An example of supported parameters for reasoning is as follows:

json
{
    "reasoning": {
        "effort": "medium",
        "max_tokens": 1024,
        "enabled": true
    }
}

:::

effort

Equivalent to reasoning_effort; used for models that only support reasoning_effort.

max_tokens

Used to cap the reasoning token length; for models that support a thinking budget.

enabled

If omitted, the default is true; can be used to disable reasoning. :::

Parameter Priority

ZenMux automatically derives/supplements the parameters required by the model based on what the user provides.
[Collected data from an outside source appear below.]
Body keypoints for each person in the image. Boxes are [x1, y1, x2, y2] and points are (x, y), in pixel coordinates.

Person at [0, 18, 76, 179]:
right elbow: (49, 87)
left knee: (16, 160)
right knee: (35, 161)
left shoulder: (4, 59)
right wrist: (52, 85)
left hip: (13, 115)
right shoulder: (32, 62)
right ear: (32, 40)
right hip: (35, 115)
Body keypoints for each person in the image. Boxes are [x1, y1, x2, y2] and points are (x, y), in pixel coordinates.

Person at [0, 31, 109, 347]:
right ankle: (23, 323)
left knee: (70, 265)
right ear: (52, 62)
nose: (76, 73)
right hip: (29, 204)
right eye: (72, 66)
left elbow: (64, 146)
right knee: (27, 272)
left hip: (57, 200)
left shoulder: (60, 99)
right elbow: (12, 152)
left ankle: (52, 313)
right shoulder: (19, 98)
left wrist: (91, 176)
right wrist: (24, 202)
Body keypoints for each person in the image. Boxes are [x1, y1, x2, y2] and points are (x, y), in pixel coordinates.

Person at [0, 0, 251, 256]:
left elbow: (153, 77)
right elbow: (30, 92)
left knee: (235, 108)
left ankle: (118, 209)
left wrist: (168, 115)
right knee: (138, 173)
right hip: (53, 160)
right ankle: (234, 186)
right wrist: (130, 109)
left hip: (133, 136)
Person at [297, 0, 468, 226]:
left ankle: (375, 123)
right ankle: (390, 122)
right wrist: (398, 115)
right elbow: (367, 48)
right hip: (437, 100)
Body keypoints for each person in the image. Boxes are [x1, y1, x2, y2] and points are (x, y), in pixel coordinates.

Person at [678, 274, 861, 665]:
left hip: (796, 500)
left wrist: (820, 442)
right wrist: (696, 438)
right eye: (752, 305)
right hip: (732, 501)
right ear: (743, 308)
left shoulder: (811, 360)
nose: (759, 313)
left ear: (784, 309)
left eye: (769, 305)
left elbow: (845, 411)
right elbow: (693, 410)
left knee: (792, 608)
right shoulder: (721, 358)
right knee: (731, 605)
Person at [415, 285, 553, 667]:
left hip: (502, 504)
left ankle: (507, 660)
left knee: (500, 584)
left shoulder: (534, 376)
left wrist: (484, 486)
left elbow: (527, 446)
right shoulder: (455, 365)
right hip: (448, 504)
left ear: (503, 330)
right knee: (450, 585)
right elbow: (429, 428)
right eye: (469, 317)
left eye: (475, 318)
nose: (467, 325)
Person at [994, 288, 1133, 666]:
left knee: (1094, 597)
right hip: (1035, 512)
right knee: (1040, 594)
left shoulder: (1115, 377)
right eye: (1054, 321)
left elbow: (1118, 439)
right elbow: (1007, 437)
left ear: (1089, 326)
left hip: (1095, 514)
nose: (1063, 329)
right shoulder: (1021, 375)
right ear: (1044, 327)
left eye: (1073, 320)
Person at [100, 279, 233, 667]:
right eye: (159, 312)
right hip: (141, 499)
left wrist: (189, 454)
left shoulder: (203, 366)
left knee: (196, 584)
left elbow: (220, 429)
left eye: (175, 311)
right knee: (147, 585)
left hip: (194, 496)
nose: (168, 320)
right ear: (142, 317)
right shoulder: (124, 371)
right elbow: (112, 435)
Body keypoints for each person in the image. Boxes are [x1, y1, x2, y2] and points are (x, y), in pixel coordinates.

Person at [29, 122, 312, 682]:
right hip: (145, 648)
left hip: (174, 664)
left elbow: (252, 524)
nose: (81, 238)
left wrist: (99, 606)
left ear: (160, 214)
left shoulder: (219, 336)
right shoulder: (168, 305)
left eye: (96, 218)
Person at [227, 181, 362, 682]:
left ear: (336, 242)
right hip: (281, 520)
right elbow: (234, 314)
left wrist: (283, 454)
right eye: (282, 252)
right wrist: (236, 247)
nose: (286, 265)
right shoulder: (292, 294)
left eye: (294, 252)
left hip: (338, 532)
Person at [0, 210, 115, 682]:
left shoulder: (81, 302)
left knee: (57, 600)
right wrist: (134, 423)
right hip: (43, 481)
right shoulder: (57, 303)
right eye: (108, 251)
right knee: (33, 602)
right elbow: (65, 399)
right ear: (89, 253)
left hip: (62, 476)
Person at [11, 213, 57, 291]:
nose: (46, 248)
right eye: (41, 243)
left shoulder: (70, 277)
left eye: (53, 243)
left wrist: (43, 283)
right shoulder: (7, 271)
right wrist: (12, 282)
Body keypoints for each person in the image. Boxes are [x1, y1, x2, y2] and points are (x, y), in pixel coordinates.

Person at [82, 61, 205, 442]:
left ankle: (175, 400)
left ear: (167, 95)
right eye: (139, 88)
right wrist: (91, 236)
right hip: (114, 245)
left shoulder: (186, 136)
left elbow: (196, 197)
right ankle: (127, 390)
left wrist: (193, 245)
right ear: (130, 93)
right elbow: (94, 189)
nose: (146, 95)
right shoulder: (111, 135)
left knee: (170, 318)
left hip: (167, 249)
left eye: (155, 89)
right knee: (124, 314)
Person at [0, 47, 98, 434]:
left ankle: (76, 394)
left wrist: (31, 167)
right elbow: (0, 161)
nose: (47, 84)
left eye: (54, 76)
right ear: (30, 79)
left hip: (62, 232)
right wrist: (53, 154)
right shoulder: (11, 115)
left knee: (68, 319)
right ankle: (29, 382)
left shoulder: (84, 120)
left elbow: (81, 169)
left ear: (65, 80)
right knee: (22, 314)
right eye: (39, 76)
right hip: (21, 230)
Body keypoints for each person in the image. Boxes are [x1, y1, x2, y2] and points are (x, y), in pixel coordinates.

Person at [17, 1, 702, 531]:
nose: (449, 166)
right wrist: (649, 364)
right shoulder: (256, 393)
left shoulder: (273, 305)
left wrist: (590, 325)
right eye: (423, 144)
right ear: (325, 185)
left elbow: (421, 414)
The rules are as follows:

  • If neither reasoning_effort nor reasoning is provided

Equivalent to:

json
{
    "reasoning_effort": "medium",
    "reasoning": {
        "effort": "medium"
    }
}
  • Computing max_tokens

When the user specifies max_completion_tokens, or the model itself has a max_completion_tokens limit, reasoning.max_tokens is computed based on reasoning.effort using the following rules:

low: 20%, medium: 50%, high: 80%
  • If max_tokens is provided but effort is not

When the user specifies max_completion_tokens, or the model itself has a max_completion_tokens limit, effort is computed from max_tokens. The rule is to take the ratio reasoning.max_tokens / max_completion_tokens, compare it with low: 20%, medium: 50%, high: 80%, and choose the closest tier as effort. For example, if reasoning.max_tokens / max_completion_tokens = 30%, the effort is low.